More specifically, in 2008 funding by the Ente Cassa enabled the acquisition of an instrument for nuclear magnetic resonance (NMR) for the structural determination of protein in the solid state. The ongoing discovery of new drugs has made it possible in less than one century to double average life expectancy and to improve the quality of life. Pharmaceutical products are small molecules that, in almost all cases, act within the organism by bonding in a specific manner with large molecules called proteins and blocking or modifying their action.
Every organism contains several thousand different proteins and the creation of a new drug signifies identifying a specific “target” protein, and then designing and constructing in the laboratory a small molecule that is able to bond solely and exclusively with that protein. This selectivity makes it possible to avoid the drug bonding with other proteins, thus minimalizing the side effects.
Over recent years we have realised that, in order to improve our ability to design selective drugs, we need to understand what the various proteins are made of: in other words, we need to know about their structure.
In this way we can design the drug so that it can recognise these proteins and bind to them in a selective manner.
X-ray diffraction and nuclear magnetic resonance techniques make it possible to determine the structure of proteins, in crystalline form or in solution respectively. Nevertheless, a significant fraction of the pharmacological targets is made up of membrane proteins and fibrillary aggregates that do not crystallise and are insoluble so that they cannot be studied using either x-rays or NMR in solution. The membrane receptor proteins are, for instance, involved in tumours, whereas the proteins that form fibrillary aggregates are responsible for Alzheimer’s and Parkinson’s diseases.
Solid state NMR is the only technique that permits the study of these complex biological systems in conditions as close as possible to those present in vivo. The paramagnetic probes, now widely used in the NMR of proteins in solution, represent an outstanding tool for the structural characterisation of these systems.
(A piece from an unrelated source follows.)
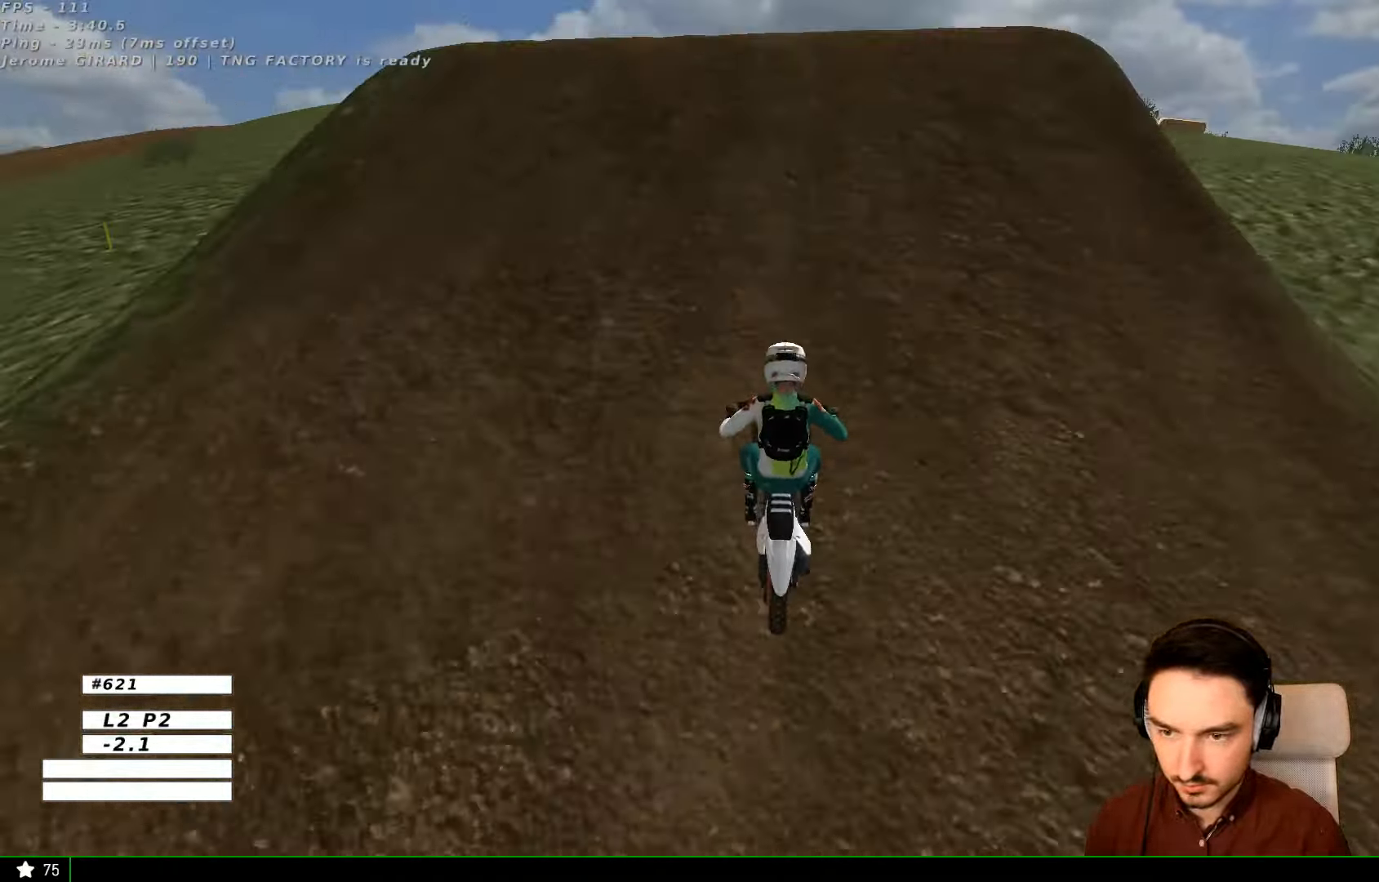
{"buttons": ["R2"], "left_stick": "right", "right_stick": "center", "events": [[67, "left_stick", "right"], [467, "L1", "up"]]}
The co-funding granted by the Ente Cassa has permitted the acquisition of the spectrometer with the highest field in existence for solid state, which has allowed CERM to set itself in the vanguard of study and structural characterisation of protein in the solid state. These studies, which have been published in leading scientific journals, have demonstrated that it is possible to resolve the structure of proteins of large dimensions and elevated pharmacological interest. The contribution of the Foundation has been decisive in improving the performance of the centre, and hence the competitiveness of the local biotechnology and pharmaceutical industries, as well as those operating in the areas of agri-foodstuffs and materials and technological innovation.